Monday, June 18, 2007

speechless


I am exhausted, nothing new. I am a broken record, I know. But, I hope to look back on this and see a definite differnce. In the beginning, the changes were daily. Every day when I woke it was something new, such as walking unassisted, or talking, or taking a shower unassisted. Now, when I wake every day, it seems like the same old shite. However, if I look back a few months, I see a big change. It's slow, but it's happ'nin.
-
Ooh, the thunder sounds so good. I hope it pours. It will go well with my tiredness. I need to do lots, but a lot of the stuff I need to do, I can do inside. I can finish this water, then open the front winders and talk to my best friend as I do dishes and pack, etc.
-
Ok, not what I was intending to write about. I went to my aunt's funeral today. I have been intending to go visit them for the past year since I have been nearby. She was not that old or even sickly. However, I waited too long. She went to the hospital for pneumonia and was even scheduled to go home today, after a few days. She was apparently doing fine and then they said that is wasn't pneumonia, it was lung cancer and, bamm, she died.
-
It is extra painful for my mom, I imagine.
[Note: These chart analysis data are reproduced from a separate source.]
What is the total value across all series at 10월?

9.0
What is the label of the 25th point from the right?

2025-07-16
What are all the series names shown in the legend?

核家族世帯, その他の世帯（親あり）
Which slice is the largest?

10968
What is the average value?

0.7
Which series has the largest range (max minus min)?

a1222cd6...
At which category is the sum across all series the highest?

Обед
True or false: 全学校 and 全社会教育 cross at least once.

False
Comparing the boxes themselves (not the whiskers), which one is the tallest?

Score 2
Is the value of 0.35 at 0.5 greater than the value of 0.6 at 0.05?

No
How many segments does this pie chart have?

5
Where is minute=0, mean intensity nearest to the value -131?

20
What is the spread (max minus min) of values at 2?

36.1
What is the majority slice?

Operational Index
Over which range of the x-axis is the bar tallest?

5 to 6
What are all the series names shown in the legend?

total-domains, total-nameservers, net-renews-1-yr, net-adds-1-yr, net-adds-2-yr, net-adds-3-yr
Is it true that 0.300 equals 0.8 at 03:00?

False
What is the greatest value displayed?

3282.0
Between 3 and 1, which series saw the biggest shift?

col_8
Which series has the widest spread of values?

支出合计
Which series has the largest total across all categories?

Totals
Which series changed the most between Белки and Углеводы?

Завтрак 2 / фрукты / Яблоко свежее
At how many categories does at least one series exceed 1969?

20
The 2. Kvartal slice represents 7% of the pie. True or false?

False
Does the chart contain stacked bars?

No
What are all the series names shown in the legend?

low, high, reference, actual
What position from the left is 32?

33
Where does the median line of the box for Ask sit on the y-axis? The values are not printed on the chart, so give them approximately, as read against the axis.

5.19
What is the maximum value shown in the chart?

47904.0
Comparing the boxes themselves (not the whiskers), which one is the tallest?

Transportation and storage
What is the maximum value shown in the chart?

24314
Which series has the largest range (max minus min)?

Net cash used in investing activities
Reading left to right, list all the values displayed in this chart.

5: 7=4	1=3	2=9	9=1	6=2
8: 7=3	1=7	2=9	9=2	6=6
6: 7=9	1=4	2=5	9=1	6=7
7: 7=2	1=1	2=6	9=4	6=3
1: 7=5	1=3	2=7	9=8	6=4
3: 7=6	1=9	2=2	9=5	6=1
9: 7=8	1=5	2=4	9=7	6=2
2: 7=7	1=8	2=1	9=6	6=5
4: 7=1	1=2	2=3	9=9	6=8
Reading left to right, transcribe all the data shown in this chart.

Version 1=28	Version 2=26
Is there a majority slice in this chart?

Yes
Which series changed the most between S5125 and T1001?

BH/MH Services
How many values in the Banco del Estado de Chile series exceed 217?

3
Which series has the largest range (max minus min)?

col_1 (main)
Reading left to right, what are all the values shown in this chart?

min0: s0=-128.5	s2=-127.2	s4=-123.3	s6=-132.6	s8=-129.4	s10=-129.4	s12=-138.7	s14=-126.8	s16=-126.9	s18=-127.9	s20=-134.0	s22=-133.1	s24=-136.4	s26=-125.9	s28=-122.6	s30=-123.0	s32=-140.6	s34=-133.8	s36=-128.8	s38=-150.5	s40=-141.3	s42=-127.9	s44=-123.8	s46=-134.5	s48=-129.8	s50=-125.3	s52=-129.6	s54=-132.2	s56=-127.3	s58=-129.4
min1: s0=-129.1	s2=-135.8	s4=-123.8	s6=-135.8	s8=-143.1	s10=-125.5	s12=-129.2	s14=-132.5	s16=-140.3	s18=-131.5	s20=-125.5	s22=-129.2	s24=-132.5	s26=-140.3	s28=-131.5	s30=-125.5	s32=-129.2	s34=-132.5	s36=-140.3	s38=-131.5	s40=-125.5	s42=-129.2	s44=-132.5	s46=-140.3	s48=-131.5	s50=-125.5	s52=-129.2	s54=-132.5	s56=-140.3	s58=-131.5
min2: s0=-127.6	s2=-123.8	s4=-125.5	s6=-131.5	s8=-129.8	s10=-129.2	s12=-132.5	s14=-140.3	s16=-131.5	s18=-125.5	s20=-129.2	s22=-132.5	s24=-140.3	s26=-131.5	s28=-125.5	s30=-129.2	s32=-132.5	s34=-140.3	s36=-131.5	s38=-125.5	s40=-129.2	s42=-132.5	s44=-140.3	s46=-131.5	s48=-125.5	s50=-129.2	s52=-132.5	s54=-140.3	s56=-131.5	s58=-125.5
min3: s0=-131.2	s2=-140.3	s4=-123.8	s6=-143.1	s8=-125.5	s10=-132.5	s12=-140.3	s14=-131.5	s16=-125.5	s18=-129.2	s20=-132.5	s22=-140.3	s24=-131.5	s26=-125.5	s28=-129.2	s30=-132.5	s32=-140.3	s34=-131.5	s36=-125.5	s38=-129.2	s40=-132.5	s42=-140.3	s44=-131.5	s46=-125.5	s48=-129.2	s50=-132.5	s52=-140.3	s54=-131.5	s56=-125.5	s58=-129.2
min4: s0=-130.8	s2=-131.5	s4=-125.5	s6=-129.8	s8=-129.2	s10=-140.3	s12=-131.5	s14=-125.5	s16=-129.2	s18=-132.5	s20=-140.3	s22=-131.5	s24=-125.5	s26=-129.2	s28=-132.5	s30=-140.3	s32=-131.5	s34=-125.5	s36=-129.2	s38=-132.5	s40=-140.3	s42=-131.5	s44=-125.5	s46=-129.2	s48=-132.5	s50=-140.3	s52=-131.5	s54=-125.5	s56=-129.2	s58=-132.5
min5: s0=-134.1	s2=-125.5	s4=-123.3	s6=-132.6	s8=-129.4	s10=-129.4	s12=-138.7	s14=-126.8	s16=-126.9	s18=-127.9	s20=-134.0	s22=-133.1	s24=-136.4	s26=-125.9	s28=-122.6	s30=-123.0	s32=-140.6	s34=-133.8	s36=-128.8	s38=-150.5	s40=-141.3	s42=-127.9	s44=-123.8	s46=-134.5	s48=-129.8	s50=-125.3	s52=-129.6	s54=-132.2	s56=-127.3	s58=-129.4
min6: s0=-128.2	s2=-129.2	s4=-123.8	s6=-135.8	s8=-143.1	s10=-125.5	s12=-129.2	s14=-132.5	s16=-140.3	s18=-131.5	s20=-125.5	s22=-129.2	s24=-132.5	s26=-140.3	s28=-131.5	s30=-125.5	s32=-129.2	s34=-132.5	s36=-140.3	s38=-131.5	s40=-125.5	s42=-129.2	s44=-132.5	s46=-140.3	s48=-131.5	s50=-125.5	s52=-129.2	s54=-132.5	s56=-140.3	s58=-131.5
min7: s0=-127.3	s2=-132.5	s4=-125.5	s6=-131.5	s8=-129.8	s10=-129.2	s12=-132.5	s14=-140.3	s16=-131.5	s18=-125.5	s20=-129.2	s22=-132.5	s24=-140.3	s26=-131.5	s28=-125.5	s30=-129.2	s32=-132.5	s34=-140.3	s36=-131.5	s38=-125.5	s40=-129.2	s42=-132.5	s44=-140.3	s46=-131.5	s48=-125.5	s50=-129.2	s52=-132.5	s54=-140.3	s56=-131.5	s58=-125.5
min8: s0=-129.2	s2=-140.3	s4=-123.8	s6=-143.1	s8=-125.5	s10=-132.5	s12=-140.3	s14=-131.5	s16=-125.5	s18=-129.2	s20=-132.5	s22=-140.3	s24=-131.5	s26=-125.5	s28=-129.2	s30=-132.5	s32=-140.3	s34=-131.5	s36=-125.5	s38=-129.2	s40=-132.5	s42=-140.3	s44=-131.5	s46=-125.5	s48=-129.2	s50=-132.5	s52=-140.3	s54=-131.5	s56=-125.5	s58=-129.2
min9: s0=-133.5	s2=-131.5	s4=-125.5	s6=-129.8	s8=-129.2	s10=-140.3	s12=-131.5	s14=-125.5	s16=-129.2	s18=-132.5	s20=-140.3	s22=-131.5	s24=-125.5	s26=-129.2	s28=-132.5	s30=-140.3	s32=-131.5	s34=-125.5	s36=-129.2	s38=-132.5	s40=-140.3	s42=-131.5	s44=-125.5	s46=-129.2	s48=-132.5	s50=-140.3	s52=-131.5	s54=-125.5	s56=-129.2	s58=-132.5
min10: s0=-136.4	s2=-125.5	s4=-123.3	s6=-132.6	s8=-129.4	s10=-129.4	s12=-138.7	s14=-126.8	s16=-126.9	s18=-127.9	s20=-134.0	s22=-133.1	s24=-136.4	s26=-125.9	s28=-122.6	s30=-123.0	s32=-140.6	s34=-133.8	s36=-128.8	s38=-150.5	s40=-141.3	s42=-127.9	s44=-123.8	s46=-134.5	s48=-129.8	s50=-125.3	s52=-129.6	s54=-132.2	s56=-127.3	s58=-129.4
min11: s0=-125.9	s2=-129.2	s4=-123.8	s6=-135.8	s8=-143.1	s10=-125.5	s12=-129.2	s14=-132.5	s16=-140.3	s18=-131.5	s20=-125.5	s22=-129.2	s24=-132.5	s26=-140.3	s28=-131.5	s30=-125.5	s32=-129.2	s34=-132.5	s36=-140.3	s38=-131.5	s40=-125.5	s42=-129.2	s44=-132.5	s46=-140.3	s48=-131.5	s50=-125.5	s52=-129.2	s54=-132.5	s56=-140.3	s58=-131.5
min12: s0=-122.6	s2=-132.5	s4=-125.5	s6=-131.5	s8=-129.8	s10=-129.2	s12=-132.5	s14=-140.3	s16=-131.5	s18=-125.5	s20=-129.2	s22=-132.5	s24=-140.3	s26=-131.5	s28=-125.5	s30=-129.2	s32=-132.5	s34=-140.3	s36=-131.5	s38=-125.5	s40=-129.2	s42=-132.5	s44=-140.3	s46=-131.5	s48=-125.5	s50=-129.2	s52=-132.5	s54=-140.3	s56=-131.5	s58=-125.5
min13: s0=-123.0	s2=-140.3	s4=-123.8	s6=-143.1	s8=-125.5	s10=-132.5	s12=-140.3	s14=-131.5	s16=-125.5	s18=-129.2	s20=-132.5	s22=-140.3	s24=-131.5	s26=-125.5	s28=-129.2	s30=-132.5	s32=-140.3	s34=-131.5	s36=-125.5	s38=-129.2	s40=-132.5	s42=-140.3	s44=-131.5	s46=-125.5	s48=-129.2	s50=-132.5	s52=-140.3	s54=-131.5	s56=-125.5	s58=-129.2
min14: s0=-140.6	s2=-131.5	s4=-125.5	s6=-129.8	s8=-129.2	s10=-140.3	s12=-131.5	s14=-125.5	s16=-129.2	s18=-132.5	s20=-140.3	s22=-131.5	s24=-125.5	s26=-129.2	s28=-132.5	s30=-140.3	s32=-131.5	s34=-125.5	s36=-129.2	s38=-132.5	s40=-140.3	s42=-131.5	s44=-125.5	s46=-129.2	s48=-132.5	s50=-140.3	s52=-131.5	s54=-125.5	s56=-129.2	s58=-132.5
Her sister died on her birthday. My mom was also recently diagnosed with cancer, differnt kind, and has since gone through the treatment that was supposed to have eliminated it. They will confirm in a couple weeks.
-
I haven't been to a funeral that really affected me since a friend shot himself in high school. I really regret not going to see them until now.
-
It was an interesting opportunity, though. I saw family that I hadn't seen in 14 years. I also met family I had never seen. It was family that I actually missed. Actually, I think that's all of my family, especially since my 'slowing down'.
-
It was a stark reminder of how we have to take advantage of opportunities. If we let ourselves get wrapped up in and distracted by the 'crap' in life, the train of life will steam right on through and we may miss something. Just like these teenage years my punk darlings are about to go through, once they're gone, they're gone. Just like the guys I saw in the hospital who couldn't do 'anything', regret is permanent sometimes.